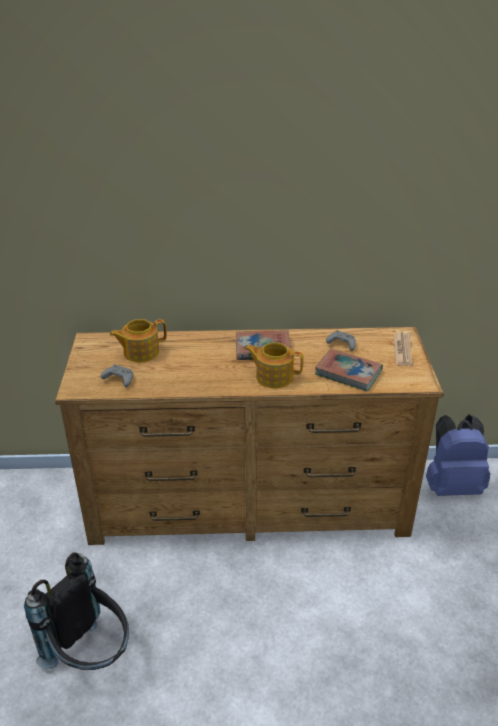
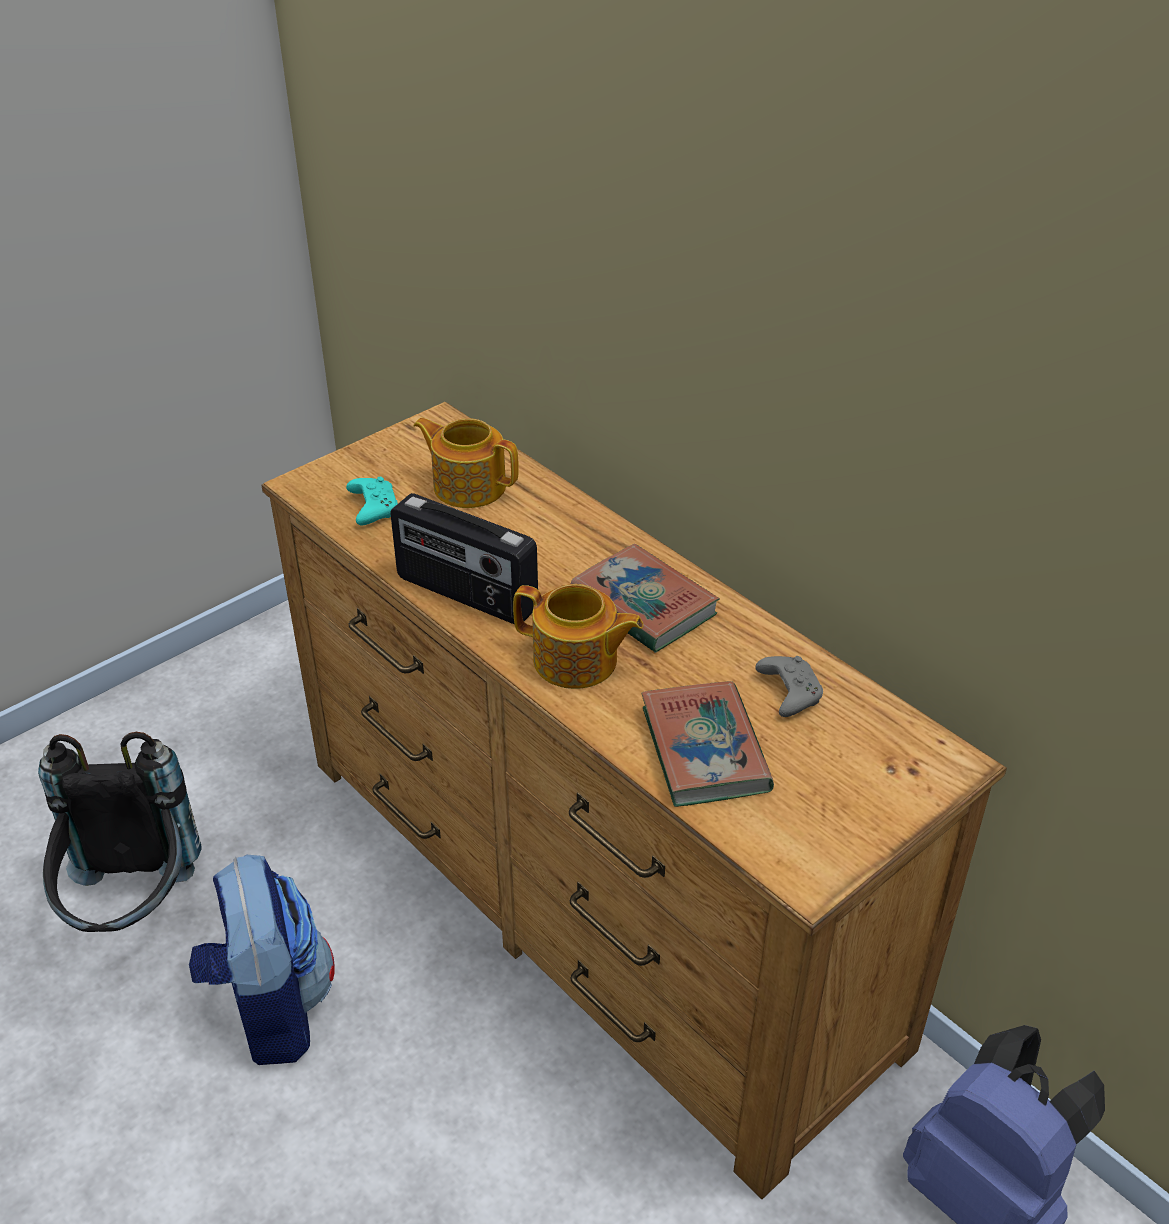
camera: 50 degrees right, 5 degrees up
(118, 380) = (373, 508): grey game controller -> turquoise game controller
(198, 631) = (271, 1007): none -> backpack
(204, 382) = (466, 595): none -> radio
(273, 376) = (576, 661): teapot -> teapot turned 135 degrees clockwise
(402, 350) = (887, 788): newspaper -> none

■ **TASK DIRECTIONS**
Return every line above where "degrees" appears.

■ **EXERCISE RESPONSE**
camera: 50 degrees right, 5 degrees up
(273, 376) = (576, 661): teapot -> teapot turned 135 degrees clockwise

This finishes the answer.